In her complaint, Woodburne alleges the presiding judge in the case, state Supreme Court Justice Michael Pesce, failed to enforce the state’s mental hygiene laws — rules and regulations that would have prevented Taylor and previous property guardians from raiding his estate by selling off properties and pocketing the proceeds.

Pesce took over the Phillips case in the fall of 2003, after Supreme Court Justice Leonard Scholnick — at the time a presiding judge in the guardianship court — declared Phillips an “incapacitated person.” Woodburne, who started an ad-hoc group of Phillips’ supporters, filed her complaint in April 2006, writing to the state panel after previous efforts to have these problems addressed had failed.

“I wrote them a letter, which was a formal complaint from the Committee to Free Judge Phillips and Restore his Estate,” Woodburne said. “The letter stated there were improprieties in the way that the guardianship proceedings have been implemented.”

Woodburne said the subject of her interview with officials from the Commission on Judicial Conduct was confidential, though she did give the Daily Eagle some of the specific allegations made in her complaint.

“Allowing Emani Taylor to act as both the attorney for Judge Phillips as well as his guardian of person and property was a violation of Article 81 of the state’s mental hygiene law,” Woodburne said.

“Also, there had been no financial accounting of Judge Phillips’ estate,” Woodburne added, noting that under state law, property guardians are required to file an annual accounting of all financial transactions concerning an estate.

In the six-plus years that Phillips’ estate has been under the control of the guardianship court, there has only been one partial accounting — coming nearly two years after then-property guardian Ray Jones resigned his post, a post which Taylor assumed on Sept. 4, 2003.

Woodburne said she also included in her complaint Judge Pesce’s alleged approval of what she said was a “dubious real estate transaction,” despite his attempt to recuse himself from reviewing the sale because of a conflict of interest, a conflict Woodburne details in her complaint.

That transaction involved the sale of three Brooklyn apartment buildings that Woodburne said were sold for much less than their market value.

From Civil Servant To Activist
Woodburne, whose career has ranged from support staff at the Legal Aid Society to a 10-year stint in the city Department of Housing, Preservation and Development, has also been a devoted community activist throughout nearly all of her adult life.

Her commitment to Phillips began after he was declared an ‘incapacitated person’ by the guardianship court in February 2001, after which he found himself homeless and destitute — a result of the court seizing his assets and freezing his bank accounts.

“It’s been a struggle to restore his estate since I became involved in 2003,” Woodburne said. “I’m hopeful that certain information has come out and that now Judge Phillips has a chance for his property to be restored and to return to his home in his community.”

Taylor, meanwhile, has been ordered by Pesce to provide an accounting of Phillips’ estate by today’s scheduled hearing on the matter in Civil Supreme Court at 360 Adams St.
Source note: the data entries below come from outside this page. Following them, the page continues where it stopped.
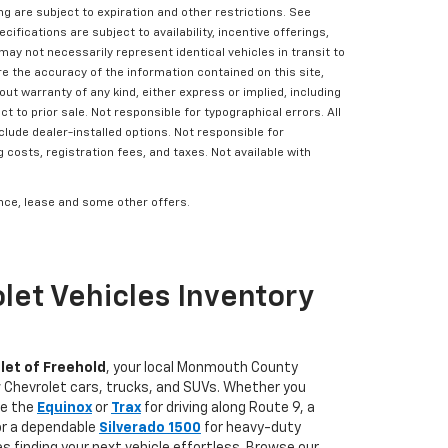
ing are subject to expiration and other restrictions. See
cifications are subject to availability, incentive offerings,
may not necessarily represent identical vehicles in transit to
e the accuracy of the information contained on this site,
ut warranty of any kind, either express or implied, including
ct to prior sale. Not responsible for typographical errors. All
clude dealer-installed options. Not responsible for
g costs, registration fees, and taxes. Not available with
nance, lease and some other offers.
let Vehicles Inventory
let of Freehold
, your local Monmouth County
w Chevrolet cars, trucks, and SUVs. Whether you
ke the
Equinox
or
Trax
for driving along Route 9, a
 or a dependable
Silverado 1500
for heavy-duty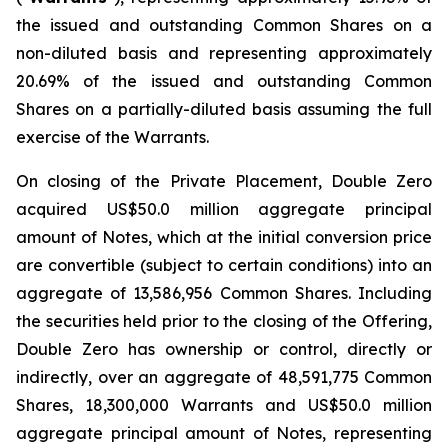
the issued and outstanding Common Shares on a
non-diluted basis and representing approximately
20.69% of the issued and outstanding Common
Shares on a partially-diluted basis assuming the full
exercise of the Warrants.
On closing of the Private Placement, Double Zero
acquired US$50.0 million aggregate principal
amount of Notes, which at the initial conversion price
are convertible (subject to certain conditions) into an
aggregate of 13,586,956 Common Shares. Including
the securities held prior to the closing of the Offering,
Double Zero has ownership or control, directly or
indirectly, over an aggregate of 48,591,775 Common
Shares, 18,300,000 Warrants and US$50.0 million
aggregate principal amount of Notes, representing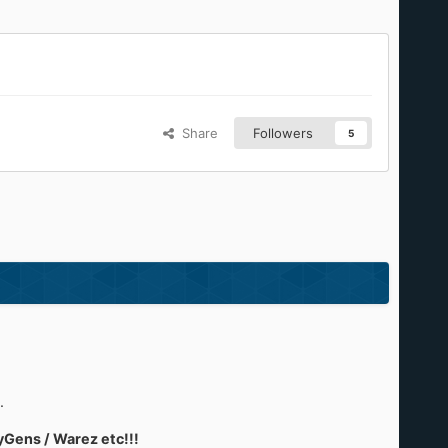
Share
Followers
5
.
yGens / Warez etc!!!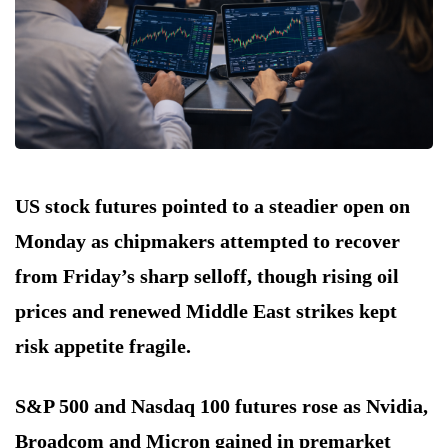
US stock futures pointed to a steadier open on
Monday as chipmakers attempted to recover
from Friday’s sharp selloff, though rising oil
prices and renewed Middle East strikes kept
risk appetite fragile.
S&P 500 and Nasdaq 100 futures rose as Nvidia,
Broadcom and Micron gained in premarket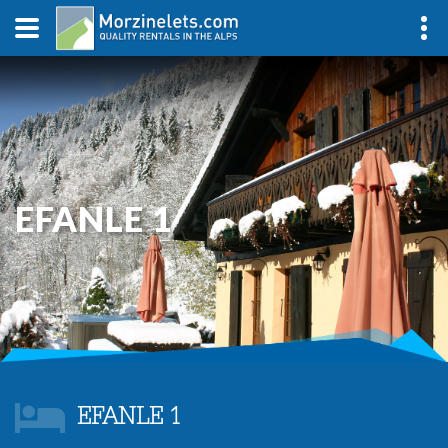
EFANLE 1
EFANLE 1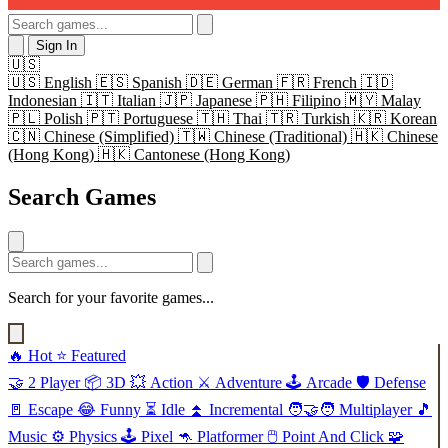
Sign In
🇺🇸
🇺🇸
English
🇪🇸
Spanish
🇩🇪
German
🇫🇷
French
🇮🇩
Indonesian
🇮🇹
Italian
🇯🇵
Japanese
🇵🇭
Filipino
🇲🇾
Malay
🇵🇱
Polish
🇵🇹
Portuguese
🇹🇭
Thai
🇹🇷
Turkish
🇰🇷
Korean
🇨🇳
Chinese (Simplified)
🇹🇼
Chinese (Traditional)
🇭🇰
Chinese
(Hong Kong)
🇭🇰
Cantonese (Hong Kong)
Search Games
Search for your favorite games...
🔥
Hot
⭐
Featured
🤝
2 Player
📦
3D
💥
Action
⚔️
Adventure
🕹️
Arcade
🛡️
Defense
🚪
Escape
😂
Funny
⏳
Idle
⏫
Incremental
🧑‍🤝‍🧑
Multiplayer
🎵
Music
⚙️
Physics
🕹️
Pixel
🦘
Platformer
🖱️
Point And Click
🧩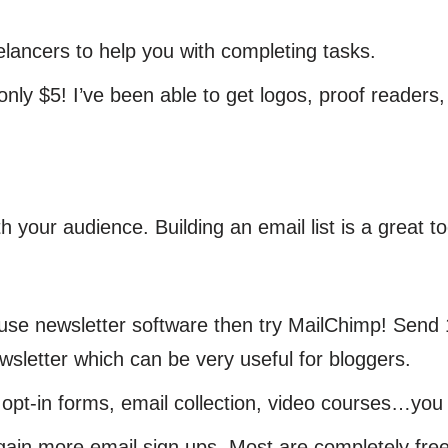
lancers to help you with completing tasks.
ly $5! I’ve been able to get logos, proof readers, e
th your audience. Building an email list is a great 
use newsletter software then try MailChimp! Send 
sletter which can be very useful for bloggers.
pt-in forms, email collection, video courses…you
e gain more email sign ups. Most are completely free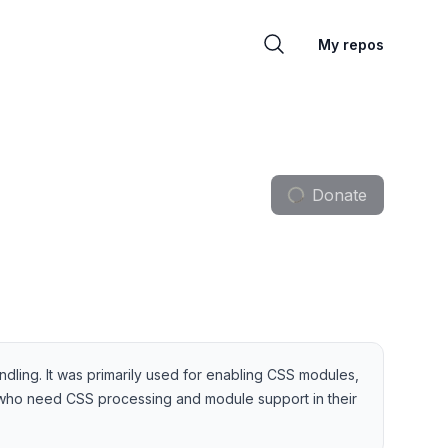
My repos
Donate
ndling. It was primarily used for enabling CSS modules,
s who need CSS processing and module support in their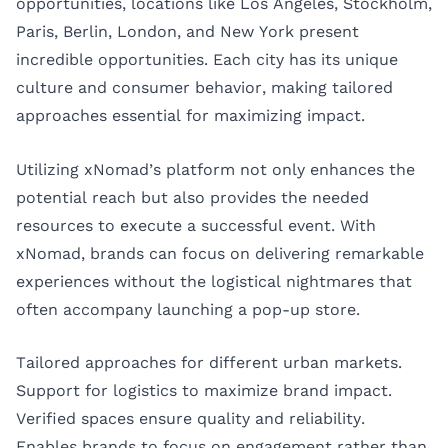
opportunities, locations like
Los Angeles
,
Stockholm
,
Paris
,
Berlin
,
London
, and
New York
present
incredible opportunities. Each city has its unique
culture and consumer behavior, making tailored
approaches essential for maximizing impact.
Utilizing xNomad’s platform not only enhances the
potential reach but also provides the needed
resources to execute a successful event. With
xNomad, brands can focus on delivering remarkable
experiences without the logistical nightmares that
often accompany launching a pop-up store.
Tailored approaches for different urban markets.
Support for logistics to maximize brand impact.
Verified spaces ensure quality and reliability.
Enables brands to focus on engagement rather than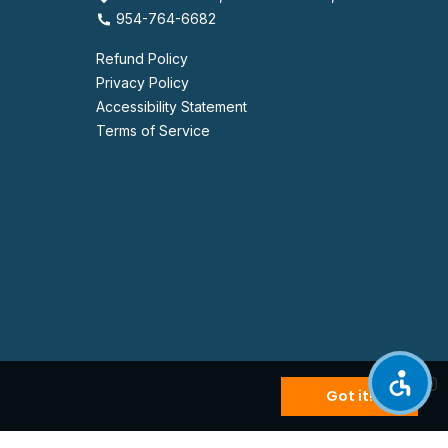
954-764-6682
Refund Policy
Privacy Policy
Accessibility Statement
Terms of Service
Got it!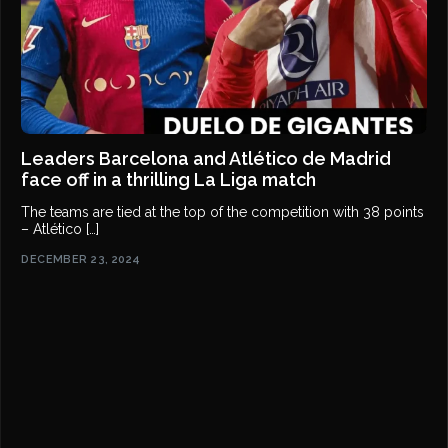
Leaders Barcelona and Atlético de Madrid
face off in a thrilling La Liga match
The teams are tied at the top of the competition with 38 points
– Atlético […]
DECEMBER 23, 2024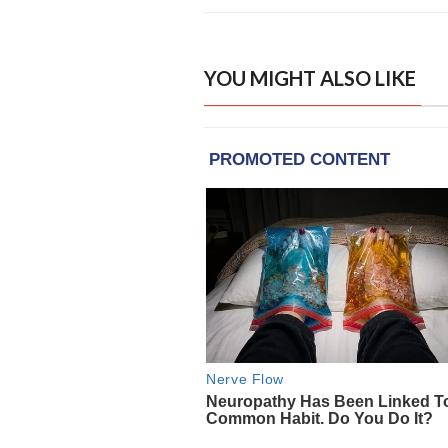
YOU MIGHT ALSO LIKE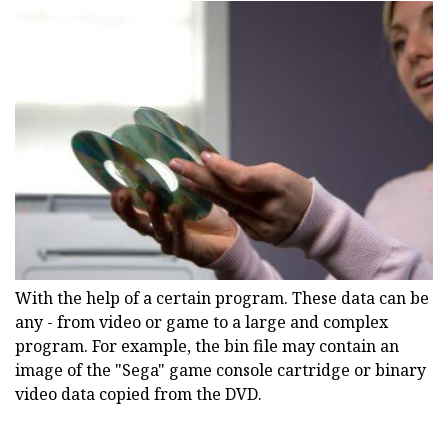
With the help of a certain program. These data can be
any - from video or game to a large and complex
program. For example, the bin file may contain an
image of the "Sega" game console cartridge or binary
video data copied from the DVD.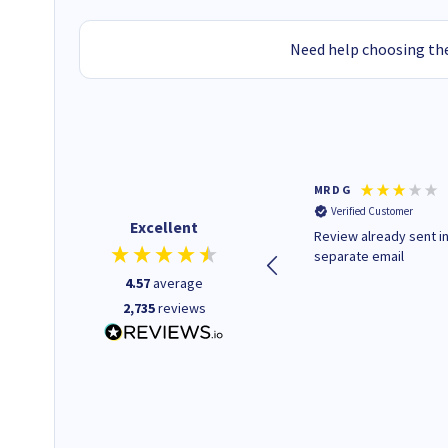
Need help choosing the
Colleen H
MR D G
Verified Customer
Verified Customer
Excellent
Quick to respond and quick to
Review already sent i
deliver, excellent!
separate email
4.57
average
2,735
reviews
22 hours ago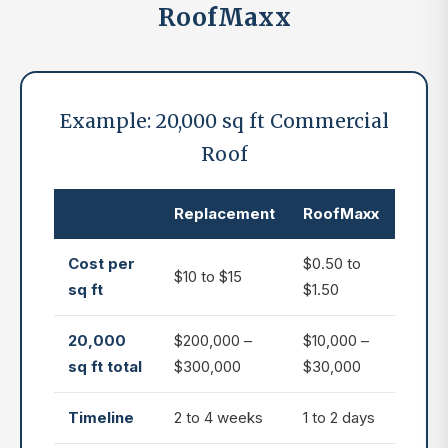
RoofMaxx
Example: 20,000 sq ft Commercial
Roof
Replacement
RoofMaxx
Cost per
$0.50 to
$10 to $15
sq ft
$1.50
20,000
$200,000 –
$10,000 –
sq ft total
$300,000
$30,000
Timeline
2 to 4 weeks
1 to 2 days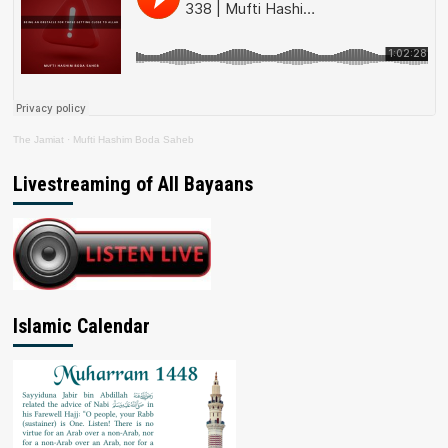
The Jamiat
·
Mufti Hashim Boda Saheb
Livestreaming of All Bayaans
Islamic Calendar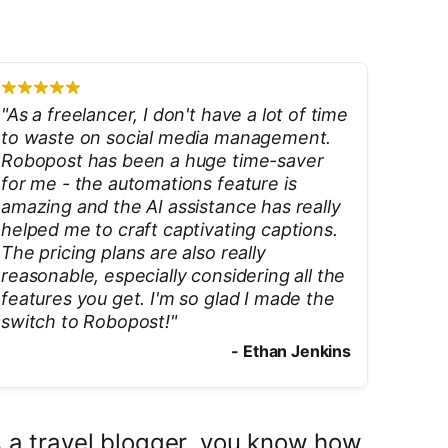
"
As a freelancer, I don't have a lot of time
to waste on social media management.
Robopost has been a huge time-saver
for me - the automations feature is
amazing and the AI assistance has really
helped me to craft captivating captions.
The pricing plans are also really
reasonable, especially considering all the
features you get. I'm so glad I made the
switch to Robopost!
"
-
Ethan Jenkins
 a travel blogger, you know how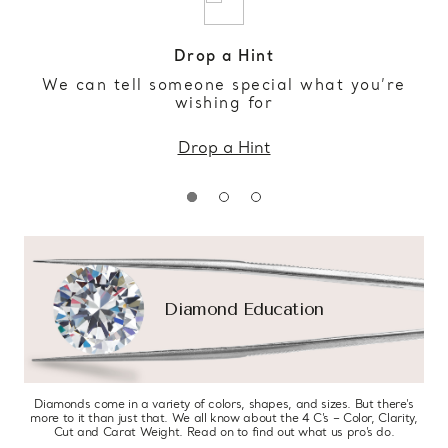
Drop a Hint
We can tell someone special what you’re
wishing for
Drop a Hint
Diamond Education
Diamonds come in a variety of colors, shapes, and sizes. But there’s
more to it than just that. We all know about the 4 C’s – Color, Clarity,
Cut and Carat Weight. Read on to find out what us pro’s do.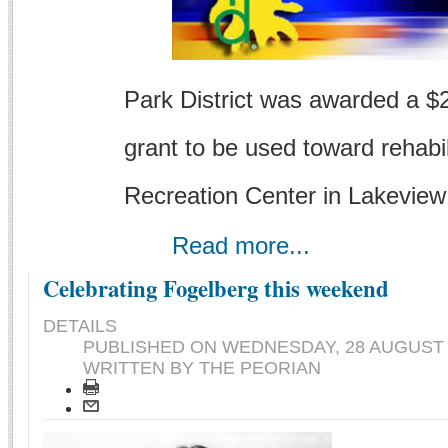
Park District was awarded a $2.
grant to be used toward rehabi
Recreation Center in Lakeview
Read more...
Celebrating Fogelberg this weekend
DETAILS
PUBLISHED ON
WEDNESDAY, 28 AUGUST 2
WRITTEN BY THE PEORIAN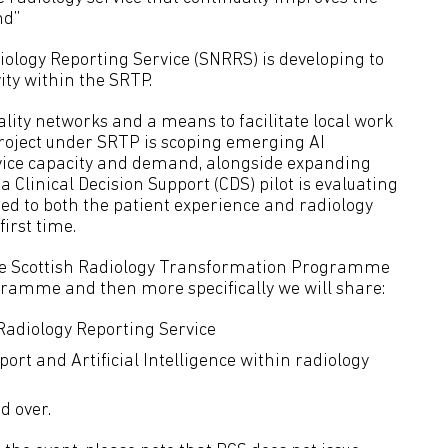
nd”
iology Reporting Service (SNRRS) is developing to
ity within the SRTP.
iality networks and a means to facilitate local work
roject under SRTP is scoping emerging AI
vice capacity and demand, alongside expanding
a Clinical Decision Support (CDS) pilot is evaluating
ed to both the patient experience and radiology
irst time.
o the Scottish Radiology Transformation Programme
gramme and then more specifically we will share:
 Radiology Reporting Service
port and Artificial Intelligence within radiology
d over.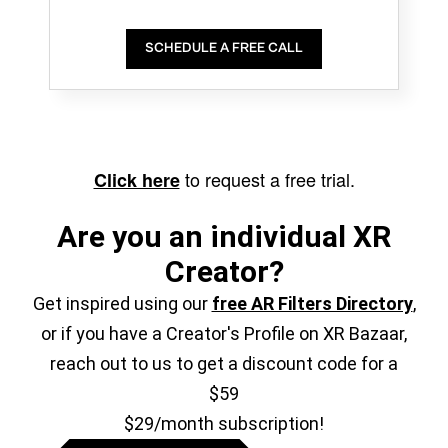
SCHEDULE A FREE CALL
to request a free trial.
Click here
Are you an individual XR
Creator?
Get inspired using our
free AR Filters Directory
,
or if you have a Creator's Profile on XR Bazaar,
reach out to us to get a discount code for a
$59
$29/month subscription!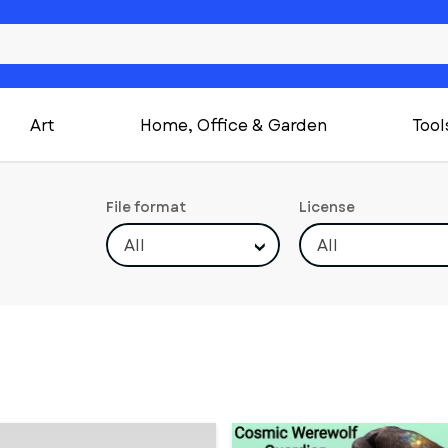
Art
Home, Office & Garden
Tool
File format
License
All
All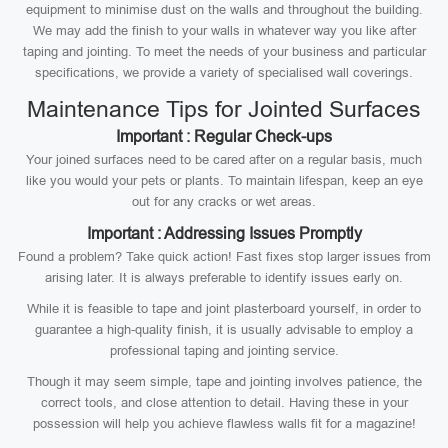
equipment to minimise dust on the walls and throughout the building.
We may add the finish to your walls in whatever way you like after
taping and jointing. To meet the needs of your business and particular
specifications, we provide a variety of specialised wall coverings.
Maintenance Tips for Jointed Surfaces
Important : Regular Check-ups
Your joined surfaces need to be cared after on a regular basis, much
like you would your pets or plants. To maintain lifespan, keep an eye
out for any cracks or wet areas.
Important : Addressing Issues Promptly
Found a problem? Take quick action! Fast fixes stop larger issues from
arising later. It is always preferable to identify issues early on.
While it is feasible to tape and joint plasterboard yourself, in order to
guarantee a high-quality finish, it is usually advisable to employ a
professional taping and jointing service.
Though it may seem simple, tape and jointing involves patience, the
correct tools, and close attention to detail. Having these in your
possession will help you achieve flawless walls fit for a magazine!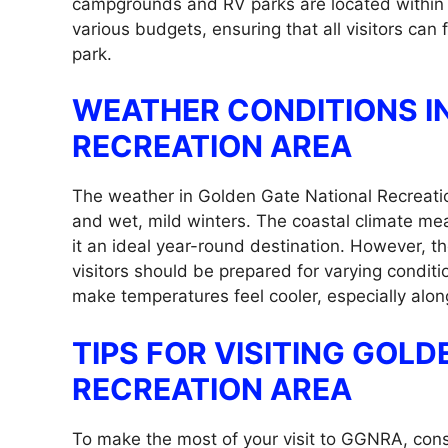
campgrounds and RV parks are located within a
various budgets, ensuring that all visitors can 
park.
WEATHER CONDITIONS I
RECREATION AREA
The weather in Golden Gate National Recreatio
and wet, mild winters. The coastal climate me
it an ideal year-round destination. However, th
visitors should be prepared for varying condi
make temperatures feel cooler, especially alon
TIPS FOR VISITING GOL
RECREATION AREA
To make the most of your visit to GGNRA, consid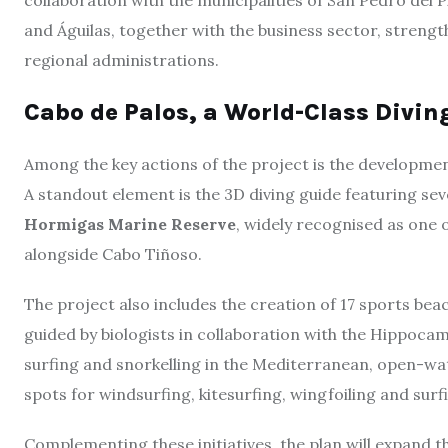
collaboration with the municipalities of San Pedro del 
and Águilas, together with the business sector, stre
regional administrations.
Cabo de Palos, a World-Class Divin
Among the key actions of the project is the developme
A standout element is the 3D diving guide featuring sev
Hormigas Marine Reserve
, widely recognised as one 
alongside Cabo Tiñoso.
The project also includes the creation of 17 sports bea
guided by biologists in collaboration with the Hippoca
surfing and snorkelling in the Mediterranean, open-wat
spots for windsurfing, kitesurfing, wingfoiling and surf
Complementing these initiatives, the plan will expand 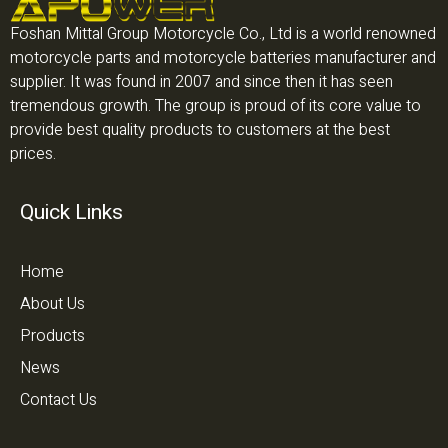
Foshan Mittal Group Motorcycle Co., Ltd is a world renowned
motorcycle parts and motorcycle batteries manufacturer and
supplier. It was found in 2007 and since then it has seen
tremendous growth. The group is proud of its core value to
provide best quality products to customers at the best
prices.
Quick Links
Home
About Us
Products
News
Contact Us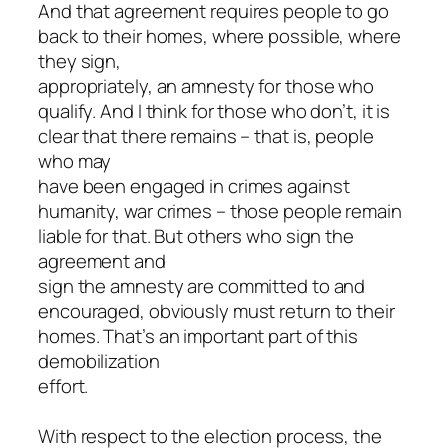
And that agreement requires people to go
back to their homes, where possible, where
they sign,
appropriately, an amnesty for those who
qualify. And I think for those who don’t, it is
clear that there remains – that is, people
who may
have been engaged in crimes against
humanity, war crimes – those people remain
liable for that. But others who sign the
agreement and
sign the amnesty are committed to and
encouraged, obviously must return to their
homes. That’s an important part of this
demobilization
effort.
With respect to the election process, the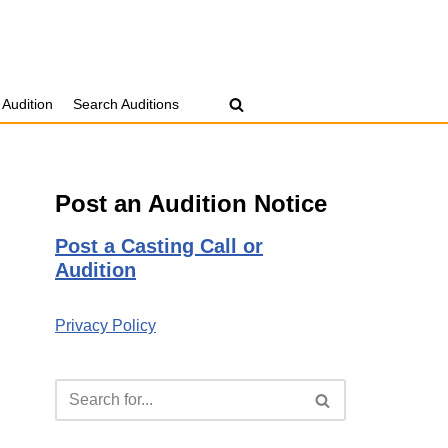
 Audition
Search Auditions
Post an Audition Notice
Post a Casting Call or
Audition
Privacy Policy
She also faces criminal investigation by the Brooklyn DA’s Office for her alleged mishandling of Phillips’ estate.

Jerry Schmetterer, a spokesperson for the Brooklyn District Attorney, confirmed that Taylor was recently served with a grand jury subpoena, but would not reveal any details about the probe.

“We can’t comment on an ongoing investigation,” Schmetterer said.

When told the Brooklyn DA’s Office had served Taylor with a Grand Jury subpoena, Woodburne expressed relief.

“I’m glad she’s under investigation,” she commented. “It’s been a long fight, and this situation is finally where it needs to be at this point. We can only hope that the truth comes out.”